WORK TO BE COMPLETED:
Look through the entries for the string "парикмахерской" and copy every line where it shows up.

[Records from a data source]
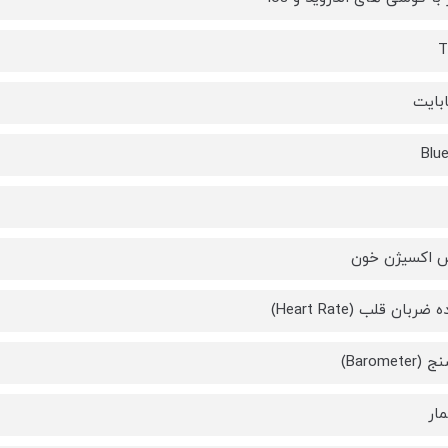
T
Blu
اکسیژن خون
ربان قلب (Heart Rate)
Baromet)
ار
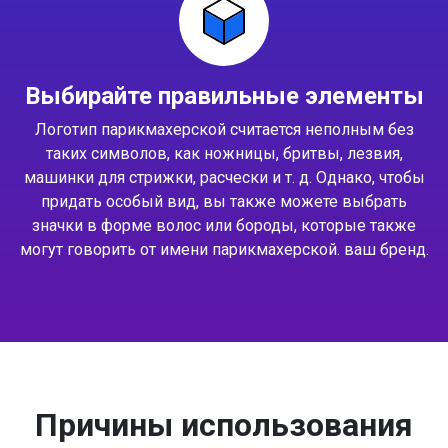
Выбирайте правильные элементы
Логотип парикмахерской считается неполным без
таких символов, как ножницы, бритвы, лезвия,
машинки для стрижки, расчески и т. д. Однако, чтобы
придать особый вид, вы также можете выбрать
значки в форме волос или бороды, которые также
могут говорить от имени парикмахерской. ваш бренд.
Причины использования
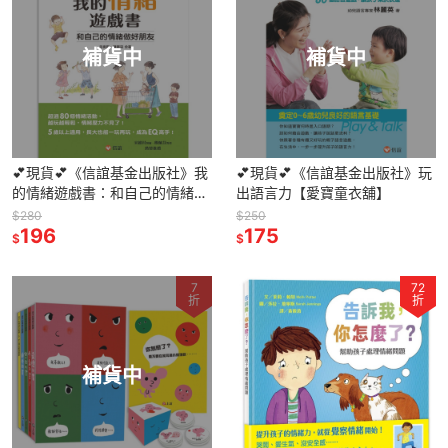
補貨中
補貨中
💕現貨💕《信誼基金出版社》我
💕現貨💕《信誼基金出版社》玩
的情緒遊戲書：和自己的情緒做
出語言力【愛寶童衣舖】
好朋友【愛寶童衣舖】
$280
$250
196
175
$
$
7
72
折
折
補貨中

RESPONSE AREA:
Логотип парикмахерской считается неполным без
могут говорить от имени парикмахерской. ваш бренд.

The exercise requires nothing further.